Una trentina di Stati dell’Unione hanno già iniziato a ridurre i lockdown anti-coronavirus e altri s’apprestano a riaprire; e il presidente Donald Trump polemizza coi governatori che non allentano l’ordine di “#stayhome”. Ma l’ex presidente repubblicano George W. Bush lancia un appello all’unità di fronte a una“minaccia condivisa”.
In un video di tre minuti, che suona presa di distanze dagli atteggiamenti divisori di Trump, Bush invita a mettere da parte i contrasti: “Ricordiamoci quanto sono piccole le nostre differenze”, rispetto al comune pericolo. “Non siamo dei combattenti di parte. Siamo esseri umani, ugualmente vulnerabili agli occhi di Dio”. E l’ex presidente osserva che “le sofferenze che sperimentiamo come Paese non sono distribuite in modo uniforme. In futuro sarà importante prendersi soprattutto cura degli anziani, dei malati e dei disoccupati”.
La sortita di Bush, la cui famiglia non è mai stata ben disposta verso Trump, getta dubbi sull’esito d’un sondaggio della Gallup, secondo cui il 96% degli elettori repubblicani sostengono il magnate alla Casa Bianca. Che twitta: “Grazie! Il nuovo sondaggio mostra che Trump sta battendo Sleepy Joe Biden“. Nelle ultime due settimane, il tasso d’approvazione del presidente è risalito di sei punti, al 49%, il suo livello record, a fronte d’un 47% di bocciature.
Sabato, i morti per coronavirus negli Stati Uniti sono stati 1.435, stando ai dati della Johns Hopkins University. I decessi sono stati complessivamente oltre 66.300, i contagi oltre 1.133.000. Secondo calcoli della Cnn, nel mese di aprile ogni 44 secondi un americano è morto di coronavirus.
In termini assoluti, lo Stato più colpito è quello di New York: oltre 24 mila morti e 318 mila casi. Ma pure lì i segnali di miglioramento della situazione sono inequivocabili: l’ospedale da campo allestito a Central Park chiude — Samaritan Purse, l‘associazione evangelica che l’ha realizzato, non accetterà più pazienti da domani; e la nave ospedale USNS Comfort, arrivata il 30 marzo, se n’è già andata.

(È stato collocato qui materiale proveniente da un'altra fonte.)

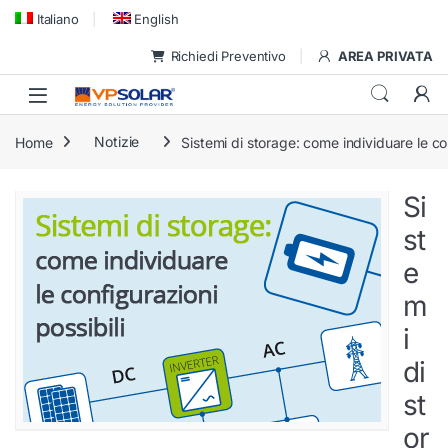
Skip to navigation
Skip to content
Italiano
English
Richiedi Preventivo
AREA PRIVATA
Home
Notizie
Sistemi di storage: come individuare le con
Si
st
e
m
i
di
st
or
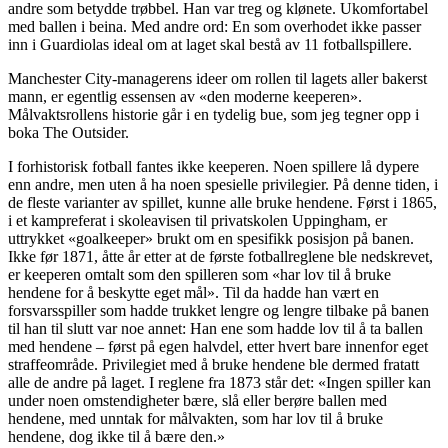
andre som betydde trøbbel. Han var treg og klønete. Ukomfortabel
med ballen i beina. Med andre ord: En som overhodet ikke passer
inn i Guardiolas ideal om at laget skal bestå av 11 fotballspillere.
Manchester City-managerens ideer om rollen til lagets aller bakerst
mann, er egentlig essensen av «den moderne keeperen».
Målvaktsrollens historie går i en tydelig bue, som jeg tegner opp i
boka The Outsider.
I forhistorisk fotball fantes ikke keeperen. Noen spillere lå dypere
enn andre, men uten å ha noen spesielle privilegier. På denne tiden, i
de fleste varianter av spillet, kunne alle bruke hendene. Først i 1865,
i et kampreferat i skoleavisen til privatskolen Uppingham, er
uttrykket «goalkeeper» brukt om en spesifikk posisjon på banen.
Ikke før 1871, åtte år etter at de første fotballreglene ble nedskrevet,
er keeperen omtalt som den spilleren som «har lov til å bruke
hendene for å beskytte eget mål». Til da hadde han vært en
forsvarsspiller som hadde trukket lengre og lengre tilbake på banen
til han til slutt var noe annet: Han ene som hadde lov til å ta ballen
med hendene – først på egen halvdel, etter hvert bare innenfor eget
straffeområde. Privilegiet med å bruke hendene ble dermed fratatt
alle de andre på laget. I reglene fra 1873 står det: «Ingen spiller kan
under noen omstendigheter bære, slå eller berøre ballen med
hendene, med unntak for målvakten, som har lov til å bruke
hendene, dog ikke til å bære den.»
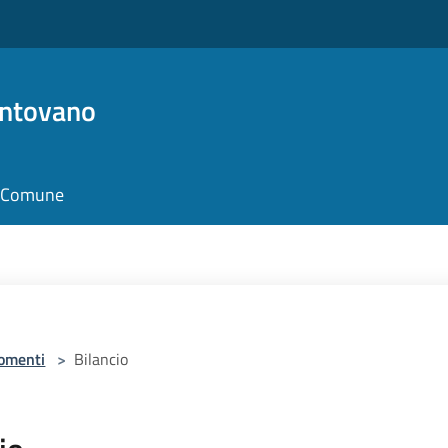
antovano
il Comune
omenti
>
Bilancio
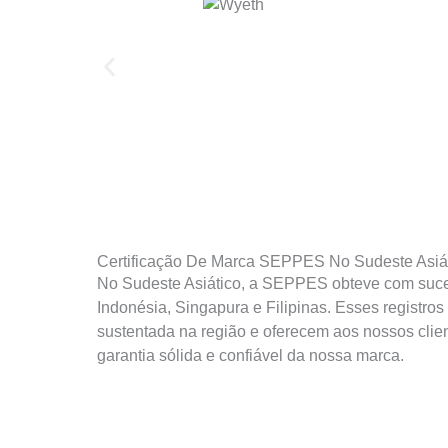
Certificação De Marca SEPPES No Sudeste Asiá
No Sudeste Asiático, a SEPPES obteve com suce
Indonésia, Singapura e Filipinas. Esses registr
sustentada na região e oferecem aos nossos clie
garantia sólida e confiável da nossa marca.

Fronte polemiche con la Cina, un rapporto stilato dall’alleanza d’intelligence Five Eyes fra Paesi occidentali anglosassoni (Stati Uniti, Gran Bretagna, Canada, Australia, Nuova Zelanda), di cui dà notizia il giornale australiano Daily Telegraph, indica che Pechino avrebbe “deliberatamente nascosto o distrutto prove dell’epidemia” in una prima fase, salvo poi invertire la rotta il 20 gennaio: “un ‘attacco alla trasparenza internazionale’ costato decine di migliaia di vite umane” e che ha messo in pericolo altri Paesi. Il rapporto elenca gli ostacoli alla trasparenza che la Cina avrebbe posto, ma non avalla il sospetto più volte avanzato da Trump di una diffusione intenzionale o accidentale del virus da laboratori cinesi.
Fronte medico, dopo incoraggianti test in un ospedale di Chicago su 125 pazienti, solo due dei quali sono deceduti, la Federal and Drug Administration, l’Agenzia del Farmaco Usa, ha autorizzatol’uso del remdesivir contro il coronavirus: è un antivirale inizialmente studiato contro i coronavirus e poi modificato contro l’Ebola. Il remdesivir deve ancora mostrarsi efficace nei casi più gravi, ma pure l’Ue pensa a stringere i tempi per l’adozione.
La Casa Bianca ha intanto bloccato un’audizione del virologo Anthony Fauci, che doveva comparire davanti a una commissione della Camera, quella per gli Stanziamenti, controllata dai democratici, giudicando “controproducente” che persone impegnate sul fronte medico contro il coronavirus “compaiano in audizioni al Congresso”. È, però, confermata un’audizione dello stesso Fauci davanti alla commissione Sanità del Senato controllata dai repubblicani, il 12 maggio.
Infine, continuano a saltare i funzionari non in linea con l’ottimismo del presidente: Christi Grimm, che aveva denunciato la carenza di test per il coronavirus e di attrezzature protettive per chi lavora negli ospedali, non è più il vice ispettore-generale del Dipartimento della Sanità. Al suo posto Trump ha nominato Jason Weida.